TEXTOS DO AUTOR

CURSAR LETRAS RESOLVE MESMO?

Dona Deise achava que pós-graduação é condição suficiente para se escrever bem. Ela estava redondamente enganada. E acho que ainda está. Até hoje.

“[...] ensinar a língua e ensinar a gramática 
são  duas  coisas distintas [...]”

 

As horas passavam morosas, intermináveis.  A tensão me provocava dor na coluna, como sempre.  E eu não acreditava que vivia aquela situação – a de ter que provar por a-mais-bê cada observação que eu havia feito no texto da equipe de dona Deise, a coordenadora tanto do projeto como daquela edição.
Eu era o revisor.  Minhas correções normais eram a lápis. As que envolviam erros crassos, eu as fizera em vermelho. Crítica acirrada. Exemplo típico de inconformação, já que os autores eram professores e até mesmo doutores.  Coisas próprias da minha petulância e rigor, quem sabe exacerbado, quanto ao nosso Português.

Entre uma estocada e outra lá na lombar, eu dizia do hífen do “tão-somente”.  Da improcedência da utilização do “enquanto ciência, a matéria era pertinente”.  Do modismo condenável do “junto ao”, do “juntamente com”, do “elencar”. Embaralhava-me no risco vermelho que eu próprio fizera no “oportunizar”. 

Naquela noite, como usualmente fazia, eu carregava na pasta preta de lona apenas meus manuais de redação.  Gramáticas não cabiam na pasta (e para dizer a verdade, eu nunca soube manuseá-las como manda o figurino).

Dicionários, não os tinha no momento. “Oportunizar” não aparecia nem no meu Aurélio doméstico, nem no Michaelis, nem no dicionário da Mirador.  Mas estaria firme e forte – o maldito – em outros dicionários?  A dúvida era cruel e dona Deise mais ainda.

Ela, enfática, pediu que permanecesse quase tudo que eu criticara.  O auge da dor na coluna veio quando, diante da minha flagrante praticidade em detrimento da teoria, ela perguntou: “o senhor tem curso de Letras?”
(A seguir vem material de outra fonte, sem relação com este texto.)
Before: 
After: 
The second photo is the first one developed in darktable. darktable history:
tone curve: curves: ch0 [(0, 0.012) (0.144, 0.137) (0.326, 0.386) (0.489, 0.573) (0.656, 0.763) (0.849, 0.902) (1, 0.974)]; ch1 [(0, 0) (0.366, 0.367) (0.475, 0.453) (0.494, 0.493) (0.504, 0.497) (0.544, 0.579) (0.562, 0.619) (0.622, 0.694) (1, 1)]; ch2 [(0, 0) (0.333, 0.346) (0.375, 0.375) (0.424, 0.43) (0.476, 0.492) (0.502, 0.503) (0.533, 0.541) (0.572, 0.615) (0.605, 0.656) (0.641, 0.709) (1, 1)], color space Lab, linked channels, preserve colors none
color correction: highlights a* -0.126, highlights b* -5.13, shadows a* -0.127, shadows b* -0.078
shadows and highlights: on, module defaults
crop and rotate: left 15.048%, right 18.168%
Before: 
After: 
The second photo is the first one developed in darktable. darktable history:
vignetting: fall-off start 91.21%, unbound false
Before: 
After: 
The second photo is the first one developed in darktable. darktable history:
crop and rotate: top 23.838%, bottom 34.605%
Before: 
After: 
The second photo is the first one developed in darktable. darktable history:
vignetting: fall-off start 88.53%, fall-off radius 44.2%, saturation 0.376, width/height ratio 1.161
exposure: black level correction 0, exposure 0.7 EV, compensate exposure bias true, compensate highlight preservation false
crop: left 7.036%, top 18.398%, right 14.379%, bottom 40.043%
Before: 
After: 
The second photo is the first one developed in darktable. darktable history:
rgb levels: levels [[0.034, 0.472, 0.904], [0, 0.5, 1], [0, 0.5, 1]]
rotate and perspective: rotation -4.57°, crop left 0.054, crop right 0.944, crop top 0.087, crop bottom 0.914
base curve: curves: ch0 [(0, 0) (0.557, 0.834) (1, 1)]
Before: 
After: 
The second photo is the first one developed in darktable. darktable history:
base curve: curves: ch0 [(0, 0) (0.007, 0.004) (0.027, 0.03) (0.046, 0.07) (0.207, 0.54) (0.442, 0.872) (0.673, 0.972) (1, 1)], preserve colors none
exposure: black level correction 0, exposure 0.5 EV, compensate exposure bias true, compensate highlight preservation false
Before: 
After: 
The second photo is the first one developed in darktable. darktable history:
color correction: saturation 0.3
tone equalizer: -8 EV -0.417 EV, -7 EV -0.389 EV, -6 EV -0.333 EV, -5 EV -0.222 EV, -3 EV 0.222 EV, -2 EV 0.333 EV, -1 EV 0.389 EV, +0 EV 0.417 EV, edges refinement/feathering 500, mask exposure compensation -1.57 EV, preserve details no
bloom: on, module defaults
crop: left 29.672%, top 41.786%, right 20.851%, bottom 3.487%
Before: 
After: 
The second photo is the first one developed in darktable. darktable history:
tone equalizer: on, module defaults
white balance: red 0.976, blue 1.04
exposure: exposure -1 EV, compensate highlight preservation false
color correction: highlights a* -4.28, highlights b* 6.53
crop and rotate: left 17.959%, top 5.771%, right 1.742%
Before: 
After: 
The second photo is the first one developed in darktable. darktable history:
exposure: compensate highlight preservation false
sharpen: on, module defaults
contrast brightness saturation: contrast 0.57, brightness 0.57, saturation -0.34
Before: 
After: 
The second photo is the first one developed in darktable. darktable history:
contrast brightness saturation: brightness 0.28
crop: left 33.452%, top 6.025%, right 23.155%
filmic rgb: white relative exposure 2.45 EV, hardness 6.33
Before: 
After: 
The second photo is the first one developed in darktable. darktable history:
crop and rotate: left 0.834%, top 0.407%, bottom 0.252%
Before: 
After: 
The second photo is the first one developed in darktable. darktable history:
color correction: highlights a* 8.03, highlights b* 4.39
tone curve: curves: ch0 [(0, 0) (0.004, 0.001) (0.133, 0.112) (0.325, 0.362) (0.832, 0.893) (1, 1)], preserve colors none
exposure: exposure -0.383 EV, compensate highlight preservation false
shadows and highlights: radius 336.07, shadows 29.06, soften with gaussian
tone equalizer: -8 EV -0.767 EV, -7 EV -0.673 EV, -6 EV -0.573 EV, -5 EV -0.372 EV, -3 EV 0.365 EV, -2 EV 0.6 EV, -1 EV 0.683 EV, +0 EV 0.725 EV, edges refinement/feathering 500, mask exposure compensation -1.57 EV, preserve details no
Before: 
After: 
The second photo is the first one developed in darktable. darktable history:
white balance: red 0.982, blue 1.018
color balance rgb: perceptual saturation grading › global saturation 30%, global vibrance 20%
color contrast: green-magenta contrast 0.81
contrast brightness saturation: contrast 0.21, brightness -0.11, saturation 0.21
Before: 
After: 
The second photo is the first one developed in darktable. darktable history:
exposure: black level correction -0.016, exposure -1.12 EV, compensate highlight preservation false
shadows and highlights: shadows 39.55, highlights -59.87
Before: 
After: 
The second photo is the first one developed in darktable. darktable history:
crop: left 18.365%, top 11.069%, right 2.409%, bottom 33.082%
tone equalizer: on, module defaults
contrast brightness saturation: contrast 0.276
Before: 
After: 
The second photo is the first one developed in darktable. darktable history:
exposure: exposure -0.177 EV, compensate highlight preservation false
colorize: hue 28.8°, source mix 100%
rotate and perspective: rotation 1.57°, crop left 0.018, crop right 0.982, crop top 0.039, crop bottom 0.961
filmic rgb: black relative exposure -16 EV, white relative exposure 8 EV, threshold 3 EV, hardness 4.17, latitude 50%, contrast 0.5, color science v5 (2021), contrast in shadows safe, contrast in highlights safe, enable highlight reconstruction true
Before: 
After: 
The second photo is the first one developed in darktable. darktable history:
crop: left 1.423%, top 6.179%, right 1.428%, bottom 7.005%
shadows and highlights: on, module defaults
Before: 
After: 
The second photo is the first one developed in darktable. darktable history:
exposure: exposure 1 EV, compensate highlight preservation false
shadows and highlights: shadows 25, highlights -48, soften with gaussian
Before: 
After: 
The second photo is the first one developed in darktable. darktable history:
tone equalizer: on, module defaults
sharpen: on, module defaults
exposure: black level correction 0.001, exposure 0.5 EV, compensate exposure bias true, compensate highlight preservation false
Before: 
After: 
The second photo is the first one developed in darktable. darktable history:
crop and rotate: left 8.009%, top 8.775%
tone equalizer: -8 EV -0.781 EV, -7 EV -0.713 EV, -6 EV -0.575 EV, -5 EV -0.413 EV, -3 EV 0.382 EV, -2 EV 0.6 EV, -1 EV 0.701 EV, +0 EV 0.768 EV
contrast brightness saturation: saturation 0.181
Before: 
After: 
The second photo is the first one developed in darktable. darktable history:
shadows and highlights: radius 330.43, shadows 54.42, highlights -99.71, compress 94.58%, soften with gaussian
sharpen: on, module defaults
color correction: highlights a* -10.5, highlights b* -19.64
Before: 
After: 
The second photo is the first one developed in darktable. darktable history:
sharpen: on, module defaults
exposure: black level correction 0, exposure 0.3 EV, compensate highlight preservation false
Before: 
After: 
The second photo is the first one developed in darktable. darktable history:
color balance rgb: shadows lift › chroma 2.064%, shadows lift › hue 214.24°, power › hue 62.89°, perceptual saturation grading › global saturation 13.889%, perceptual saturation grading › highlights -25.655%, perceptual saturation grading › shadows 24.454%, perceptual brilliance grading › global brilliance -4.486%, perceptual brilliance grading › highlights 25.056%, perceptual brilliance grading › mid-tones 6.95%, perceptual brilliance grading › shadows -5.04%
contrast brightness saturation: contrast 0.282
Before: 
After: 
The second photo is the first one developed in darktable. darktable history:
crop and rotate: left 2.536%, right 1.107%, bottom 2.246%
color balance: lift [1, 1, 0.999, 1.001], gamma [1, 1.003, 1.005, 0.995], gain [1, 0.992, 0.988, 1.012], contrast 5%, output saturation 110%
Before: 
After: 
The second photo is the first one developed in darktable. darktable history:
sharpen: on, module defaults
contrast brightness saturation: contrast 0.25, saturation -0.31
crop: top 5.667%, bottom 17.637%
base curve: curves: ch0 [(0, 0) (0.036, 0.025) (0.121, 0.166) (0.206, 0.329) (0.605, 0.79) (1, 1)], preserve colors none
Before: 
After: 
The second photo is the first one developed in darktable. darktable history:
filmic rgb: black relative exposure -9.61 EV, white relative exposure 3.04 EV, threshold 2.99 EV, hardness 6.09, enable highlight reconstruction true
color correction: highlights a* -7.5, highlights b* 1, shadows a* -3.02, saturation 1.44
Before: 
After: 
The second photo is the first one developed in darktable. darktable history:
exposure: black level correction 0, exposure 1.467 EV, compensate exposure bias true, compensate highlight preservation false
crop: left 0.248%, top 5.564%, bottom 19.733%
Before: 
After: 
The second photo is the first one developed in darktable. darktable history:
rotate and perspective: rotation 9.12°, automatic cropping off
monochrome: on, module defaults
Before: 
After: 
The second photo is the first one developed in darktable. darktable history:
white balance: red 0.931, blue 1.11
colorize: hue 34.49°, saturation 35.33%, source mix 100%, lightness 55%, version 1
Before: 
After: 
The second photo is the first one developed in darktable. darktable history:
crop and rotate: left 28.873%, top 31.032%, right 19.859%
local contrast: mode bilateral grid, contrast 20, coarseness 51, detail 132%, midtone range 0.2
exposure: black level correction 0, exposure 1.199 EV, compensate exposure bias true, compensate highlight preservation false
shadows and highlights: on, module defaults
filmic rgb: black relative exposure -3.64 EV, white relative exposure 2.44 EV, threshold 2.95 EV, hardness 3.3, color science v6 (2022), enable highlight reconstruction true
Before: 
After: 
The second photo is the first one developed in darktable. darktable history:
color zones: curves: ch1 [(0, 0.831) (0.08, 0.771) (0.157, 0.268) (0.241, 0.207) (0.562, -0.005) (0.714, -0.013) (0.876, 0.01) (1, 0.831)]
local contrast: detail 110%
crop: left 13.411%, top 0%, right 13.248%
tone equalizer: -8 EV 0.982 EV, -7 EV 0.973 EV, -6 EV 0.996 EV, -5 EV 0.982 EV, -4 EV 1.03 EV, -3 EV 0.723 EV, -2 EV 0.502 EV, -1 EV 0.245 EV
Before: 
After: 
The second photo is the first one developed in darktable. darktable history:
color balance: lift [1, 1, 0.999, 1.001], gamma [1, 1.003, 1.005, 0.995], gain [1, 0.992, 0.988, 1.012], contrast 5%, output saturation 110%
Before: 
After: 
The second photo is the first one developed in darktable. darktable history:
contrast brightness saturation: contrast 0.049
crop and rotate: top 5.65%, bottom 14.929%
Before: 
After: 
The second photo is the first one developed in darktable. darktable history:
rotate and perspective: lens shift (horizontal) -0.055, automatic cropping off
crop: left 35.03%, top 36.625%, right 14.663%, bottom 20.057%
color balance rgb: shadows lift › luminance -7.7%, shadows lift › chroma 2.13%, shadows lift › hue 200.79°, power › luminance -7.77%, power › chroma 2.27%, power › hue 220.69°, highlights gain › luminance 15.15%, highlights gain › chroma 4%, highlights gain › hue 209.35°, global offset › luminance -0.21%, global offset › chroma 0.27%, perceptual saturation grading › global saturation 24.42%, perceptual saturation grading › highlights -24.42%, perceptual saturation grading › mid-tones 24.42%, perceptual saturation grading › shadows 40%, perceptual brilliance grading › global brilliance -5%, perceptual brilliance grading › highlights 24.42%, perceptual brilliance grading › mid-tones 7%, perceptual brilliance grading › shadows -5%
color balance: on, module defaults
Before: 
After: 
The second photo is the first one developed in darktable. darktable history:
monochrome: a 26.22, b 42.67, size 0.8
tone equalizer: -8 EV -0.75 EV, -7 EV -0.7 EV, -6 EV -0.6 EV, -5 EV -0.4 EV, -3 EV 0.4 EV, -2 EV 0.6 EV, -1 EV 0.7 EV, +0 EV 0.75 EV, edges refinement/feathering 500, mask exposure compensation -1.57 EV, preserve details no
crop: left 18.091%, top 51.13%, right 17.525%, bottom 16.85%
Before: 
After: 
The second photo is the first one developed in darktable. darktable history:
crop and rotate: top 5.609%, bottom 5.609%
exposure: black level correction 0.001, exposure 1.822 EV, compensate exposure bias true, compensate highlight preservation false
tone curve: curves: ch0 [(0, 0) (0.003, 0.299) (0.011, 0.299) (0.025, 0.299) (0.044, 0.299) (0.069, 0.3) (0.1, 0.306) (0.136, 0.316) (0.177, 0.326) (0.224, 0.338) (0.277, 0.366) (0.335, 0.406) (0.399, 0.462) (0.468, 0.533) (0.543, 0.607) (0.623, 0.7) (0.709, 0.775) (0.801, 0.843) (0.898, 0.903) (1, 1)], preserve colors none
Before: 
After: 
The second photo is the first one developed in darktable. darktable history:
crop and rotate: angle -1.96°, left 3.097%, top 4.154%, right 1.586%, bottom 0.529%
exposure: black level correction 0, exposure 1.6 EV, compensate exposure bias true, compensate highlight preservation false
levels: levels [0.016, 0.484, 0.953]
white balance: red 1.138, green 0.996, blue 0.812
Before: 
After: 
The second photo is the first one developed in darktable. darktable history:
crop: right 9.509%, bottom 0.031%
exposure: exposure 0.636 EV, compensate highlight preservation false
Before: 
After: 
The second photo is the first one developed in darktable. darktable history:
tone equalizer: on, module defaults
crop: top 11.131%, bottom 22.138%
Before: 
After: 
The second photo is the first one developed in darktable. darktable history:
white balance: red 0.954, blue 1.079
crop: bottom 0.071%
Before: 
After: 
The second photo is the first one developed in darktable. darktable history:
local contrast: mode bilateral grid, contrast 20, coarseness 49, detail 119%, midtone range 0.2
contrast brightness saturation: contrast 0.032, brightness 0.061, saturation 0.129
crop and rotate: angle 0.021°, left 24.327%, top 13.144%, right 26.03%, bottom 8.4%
A pressão subiu e passei a ouvir um zumbido nos dois ouvidos.  Respirei, engoli, não em seco, pois havia um copo d’água à minha frente.  Afirmei, então, com uma calma que eu não tinha: “para se escrever corretamente, não há necessidade de curso de Letras.  A senhora já fez uma pesquisa quanto à formação da maioria dos bons escritores?”

Dona Deise olhou-me com olhos de indisfarçável desconfiança.  Às 23h30 nos despedimos.  Amáveis, como gente civilizada se despede.  No fundo cada um sabia – eu não voltaria para outra batalha sem argumentos, ou sem um carrinho de supermercado cheio de livros.  E ela, nem pensar, me chamaria de novo.

Terminei a revisão do texto inteiro no dia seguinte, já com outro enfoque, mais permissivo, embora a contragosto, a não ser no texto do professor Honório.  O gajo era coordenador de pós-graduação.  A ele que dona Deise se  referira quando apontei erros nas remissões que (ele) fizera às referências bibliográficas: “o professor Honório é doutor, ele sabe o que está fazendo”.

Rancoroso, sob os efeitos da noite anterior, “arrebentei”, desta vez, só o texto do Doutor Honório.  Eram períodos longos, com repetições, recheados de idéias confusas.  Vírgulas proibidas foram assinaladas com a bic vermelha.  Modismos, não perdoei.  Sistematização incorreta, abominei, ressaltei, grifei.  Onde exigia copidesque – revisão não é copidesque –, apenas um grande ponto de interrogação.  A regra agora era não entregar o ouro aos bandidos. Mas voltar lá, nunca mais.  Preciosismo meu, esse de querer discutir com “os pais da criança”, com os autores do texto.  Bem-feito, a idéia tinha sido minha...  Agora, melindrado, abatido, eu queria aprender teoria.

Abri o Correio Braziliense. Na página 10, uma propaganda: “Língua Portuguesa – Curso de Especialização Lato Sensu”.  E disse de mim para comigo: “embarco nessa amanhã mesmo.  O  preço?  Sei lá, a gente se vira.”